Read the data below line by line and copy each one with "GenerationSoftware" in it.

**Extracted material:**
______________________________
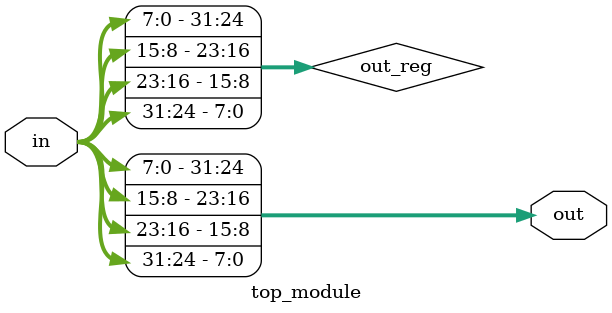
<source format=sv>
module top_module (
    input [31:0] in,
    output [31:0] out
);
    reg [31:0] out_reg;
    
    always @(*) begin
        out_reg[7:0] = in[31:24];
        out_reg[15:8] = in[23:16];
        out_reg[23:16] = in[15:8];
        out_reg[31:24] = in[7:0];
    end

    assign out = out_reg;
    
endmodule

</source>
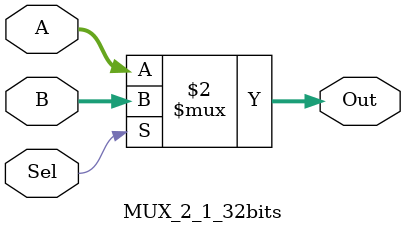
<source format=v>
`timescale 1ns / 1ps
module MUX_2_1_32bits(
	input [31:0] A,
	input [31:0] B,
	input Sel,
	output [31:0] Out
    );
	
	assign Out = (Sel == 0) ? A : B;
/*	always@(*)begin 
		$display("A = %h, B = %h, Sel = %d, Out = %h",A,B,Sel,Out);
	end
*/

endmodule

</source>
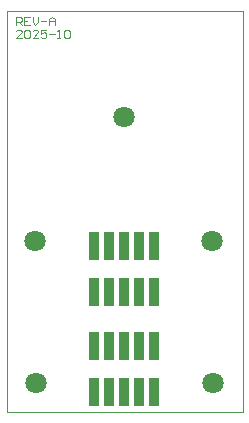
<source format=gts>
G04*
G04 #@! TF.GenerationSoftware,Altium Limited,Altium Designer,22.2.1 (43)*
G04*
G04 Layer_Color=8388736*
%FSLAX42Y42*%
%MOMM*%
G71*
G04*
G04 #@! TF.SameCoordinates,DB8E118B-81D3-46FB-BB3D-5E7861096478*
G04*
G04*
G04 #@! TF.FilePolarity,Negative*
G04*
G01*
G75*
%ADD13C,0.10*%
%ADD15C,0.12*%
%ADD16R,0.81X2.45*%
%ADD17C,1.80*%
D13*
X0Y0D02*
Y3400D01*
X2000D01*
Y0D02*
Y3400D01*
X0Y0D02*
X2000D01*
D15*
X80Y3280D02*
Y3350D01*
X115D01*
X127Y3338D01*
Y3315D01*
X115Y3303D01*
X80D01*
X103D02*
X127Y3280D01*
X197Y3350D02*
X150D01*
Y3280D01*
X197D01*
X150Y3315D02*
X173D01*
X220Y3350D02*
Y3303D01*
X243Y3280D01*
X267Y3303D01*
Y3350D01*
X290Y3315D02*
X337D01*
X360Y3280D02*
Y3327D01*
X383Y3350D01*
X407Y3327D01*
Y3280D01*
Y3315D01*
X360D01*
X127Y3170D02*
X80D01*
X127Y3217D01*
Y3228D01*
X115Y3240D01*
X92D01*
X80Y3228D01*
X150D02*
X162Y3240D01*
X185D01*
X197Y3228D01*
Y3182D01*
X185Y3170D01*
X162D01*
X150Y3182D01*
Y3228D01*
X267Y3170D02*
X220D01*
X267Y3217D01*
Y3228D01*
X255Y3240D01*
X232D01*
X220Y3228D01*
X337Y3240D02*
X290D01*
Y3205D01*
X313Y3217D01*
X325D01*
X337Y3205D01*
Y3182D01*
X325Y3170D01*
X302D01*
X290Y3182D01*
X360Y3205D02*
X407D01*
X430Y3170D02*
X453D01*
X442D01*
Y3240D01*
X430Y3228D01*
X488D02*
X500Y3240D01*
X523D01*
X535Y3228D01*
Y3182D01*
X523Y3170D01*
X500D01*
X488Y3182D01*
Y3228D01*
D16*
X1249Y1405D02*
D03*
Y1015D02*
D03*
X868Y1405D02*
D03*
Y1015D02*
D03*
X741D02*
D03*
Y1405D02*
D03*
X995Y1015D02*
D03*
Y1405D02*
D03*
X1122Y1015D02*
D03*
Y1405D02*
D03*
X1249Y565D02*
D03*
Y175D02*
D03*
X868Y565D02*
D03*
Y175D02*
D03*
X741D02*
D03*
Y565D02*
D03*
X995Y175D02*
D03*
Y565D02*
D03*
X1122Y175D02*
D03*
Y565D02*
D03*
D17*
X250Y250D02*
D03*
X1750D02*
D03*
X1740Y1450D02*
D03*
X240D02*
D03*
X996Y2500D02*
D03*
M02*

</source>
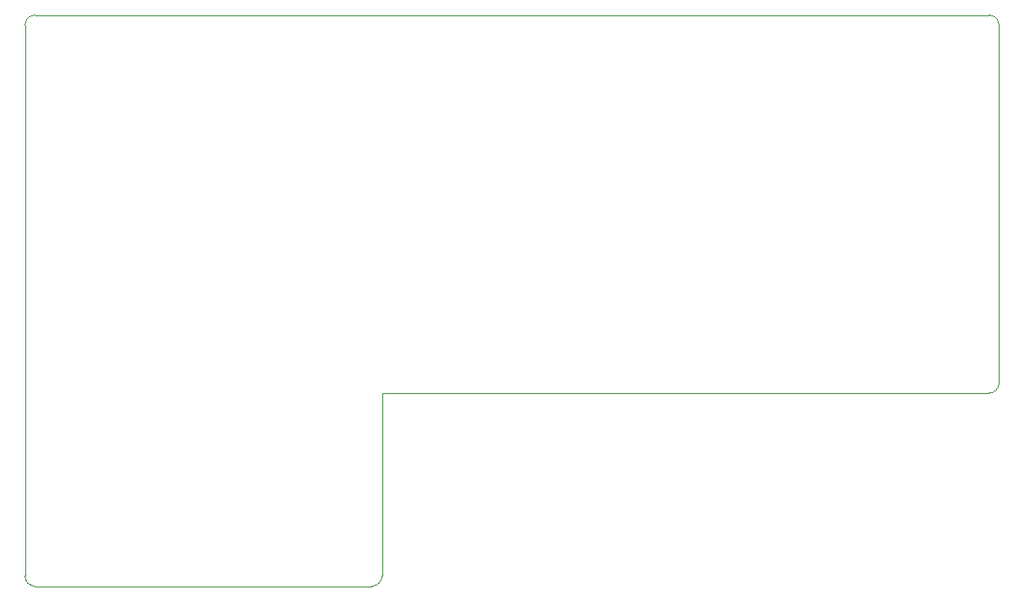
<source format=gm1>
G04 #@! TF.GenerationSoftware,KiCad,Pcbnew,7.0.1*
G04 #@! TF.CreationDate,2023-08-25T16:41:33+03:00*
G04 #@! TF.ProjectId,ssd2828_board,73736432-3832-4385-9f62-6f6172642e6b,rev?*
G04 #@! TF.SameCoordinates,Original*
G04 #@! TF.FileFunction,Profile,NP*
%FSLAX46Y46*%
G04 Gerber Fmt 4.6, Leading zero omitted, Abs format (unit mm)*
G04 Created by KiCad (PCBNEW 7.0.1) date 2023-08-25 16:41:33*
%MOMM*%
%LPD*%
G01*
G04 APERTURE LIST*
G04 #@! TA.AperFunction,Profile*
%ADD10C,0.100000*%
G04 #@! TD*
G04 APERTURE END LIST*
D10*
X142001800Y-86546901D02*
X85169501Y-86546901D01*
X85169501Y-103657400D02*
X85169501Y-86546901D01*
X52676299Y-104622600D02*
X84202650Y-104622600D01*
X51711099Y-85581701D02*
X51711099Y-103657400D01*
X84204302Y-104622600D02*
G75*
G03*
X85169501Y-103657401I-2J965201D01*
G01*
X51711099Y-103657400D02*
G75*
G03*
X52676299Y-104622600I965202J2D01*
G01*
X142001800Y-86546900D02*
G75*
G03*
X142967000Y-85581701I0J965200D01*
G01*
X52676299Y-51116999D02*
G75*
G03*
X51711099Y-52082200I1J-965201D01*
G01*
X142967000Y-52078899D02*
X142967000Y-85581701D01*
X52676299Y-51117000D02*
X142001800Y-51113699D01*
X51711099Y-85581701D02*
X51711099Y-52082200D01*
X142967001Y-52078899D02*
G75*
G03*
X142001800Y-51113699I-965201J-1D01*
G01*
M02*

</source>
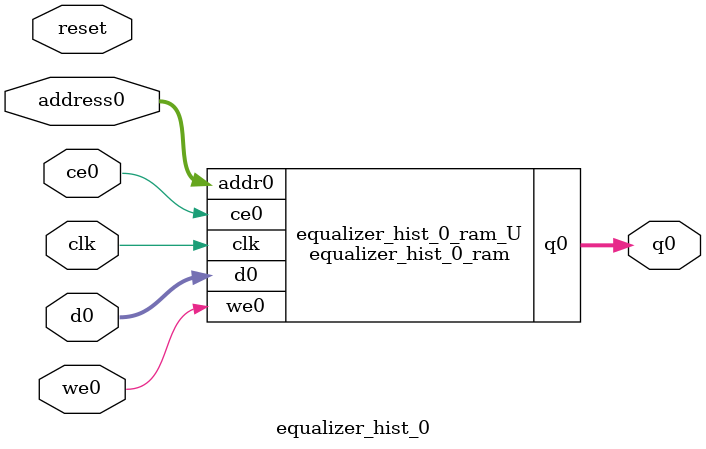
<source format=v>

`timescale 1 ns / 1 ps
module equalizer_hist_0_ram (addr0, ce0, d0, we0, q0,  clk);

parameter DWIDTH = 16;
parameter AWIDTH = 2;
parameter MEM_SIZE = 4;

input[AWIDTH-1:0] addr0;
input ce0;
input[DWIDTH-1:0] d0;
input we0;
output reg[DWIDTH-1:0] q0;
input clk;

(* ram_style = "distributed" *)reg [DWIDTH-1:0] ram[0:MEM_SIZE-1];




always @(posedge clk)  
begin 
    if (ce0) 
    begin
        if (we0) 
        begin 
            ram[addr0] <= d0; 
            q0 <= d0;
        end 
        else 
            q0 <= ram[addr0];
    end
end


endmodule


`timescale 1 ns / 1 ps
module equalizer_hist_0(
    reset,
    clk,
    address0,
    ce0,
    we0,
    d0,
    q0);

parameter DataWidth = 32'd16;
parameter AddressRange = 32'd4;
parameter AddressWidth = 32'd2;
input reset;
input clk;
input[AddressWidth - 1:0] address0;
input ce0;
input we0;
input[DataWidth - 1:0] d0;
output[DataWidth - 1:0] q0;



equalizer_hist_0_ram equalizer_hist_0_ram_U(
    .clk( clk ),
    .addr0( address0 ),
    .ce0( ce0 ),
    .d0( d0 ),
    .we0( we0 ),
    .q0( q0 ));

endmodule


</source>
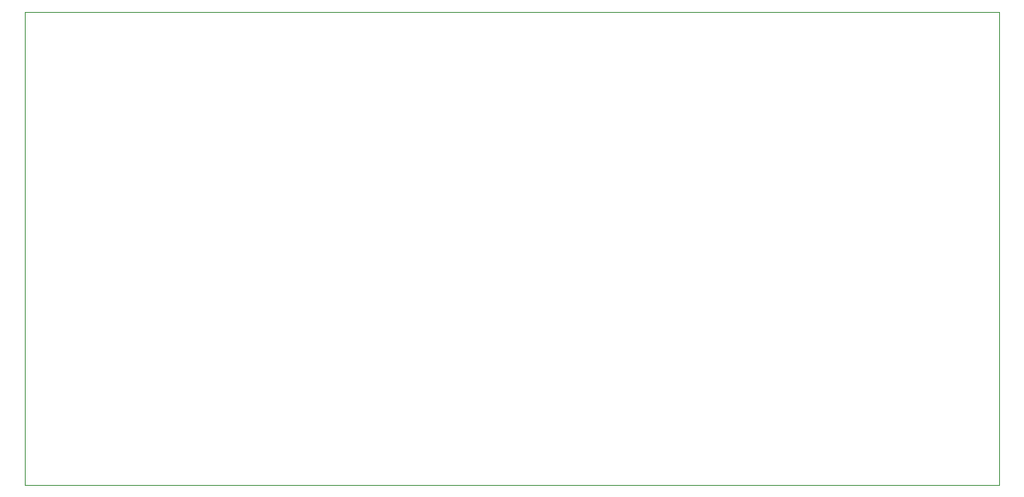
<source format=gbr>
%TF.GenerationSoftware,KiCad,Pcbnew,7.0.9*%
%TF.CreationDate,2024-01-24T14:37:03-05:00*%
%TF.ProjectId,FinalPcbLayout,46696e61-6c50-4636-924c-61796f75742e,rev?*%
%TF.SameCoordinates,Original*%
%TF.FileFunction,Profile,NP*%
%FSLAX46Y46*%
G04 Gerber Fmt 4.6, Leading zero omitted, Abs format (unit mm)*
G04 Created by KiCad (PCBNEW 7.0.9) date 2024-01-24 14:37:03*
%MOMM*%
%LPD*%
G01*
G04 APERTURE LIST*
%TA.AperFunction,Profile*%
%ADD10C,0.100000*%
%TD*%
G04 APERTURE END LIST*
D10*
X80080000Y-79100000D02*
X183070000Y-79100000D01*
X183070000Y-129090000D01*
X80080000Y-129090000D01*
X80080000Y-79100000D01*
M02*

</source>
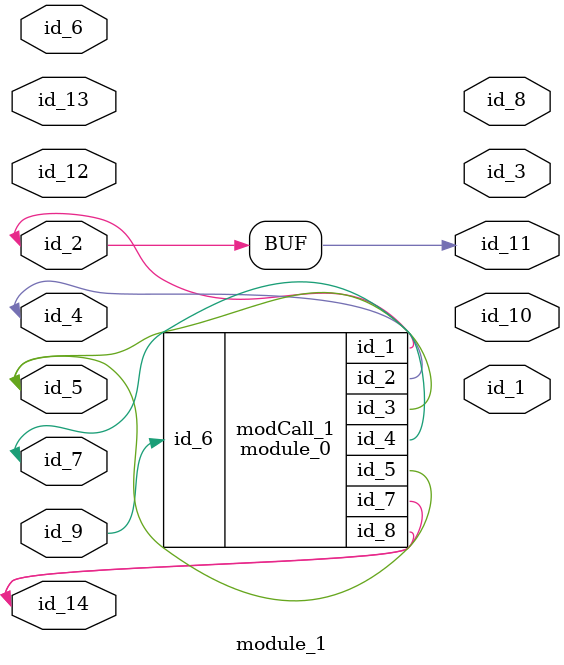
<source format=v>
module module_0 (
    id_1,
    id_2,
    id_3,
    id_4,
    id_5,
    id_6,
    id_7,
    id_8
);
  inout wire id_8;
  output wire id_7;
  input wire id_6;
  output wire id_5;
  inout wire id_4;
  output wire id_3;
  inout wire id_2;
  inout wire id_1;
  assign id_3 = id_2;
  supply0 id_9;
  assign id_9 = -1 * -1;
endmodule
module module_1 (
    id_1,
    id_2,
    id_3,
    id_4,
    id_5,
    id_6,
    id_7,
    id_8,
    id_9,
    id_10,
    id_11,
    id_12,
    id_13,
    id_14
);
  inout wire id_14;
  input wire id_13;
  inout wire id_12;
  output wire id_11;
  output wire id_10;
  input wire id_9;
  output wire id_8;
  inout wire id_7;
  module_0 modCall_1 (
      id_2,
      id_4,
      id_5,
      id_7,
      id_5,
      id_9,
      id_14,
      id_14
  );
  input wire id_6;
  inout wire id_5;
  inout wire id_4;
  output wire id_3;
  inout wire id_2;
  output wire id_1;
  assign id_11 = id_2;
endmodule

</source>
______________________________
**Result below:**
G04 #@! TF.GenerationSoftware,Altium Limited,Altium Designer,22.2.1 (43)*
G04 #@! TF.GenerationSoftware,KiCad,Pcbnew,7.0.1*
%TF.GenerationSoftware,KiCad,Pcbnew,7.0.9*%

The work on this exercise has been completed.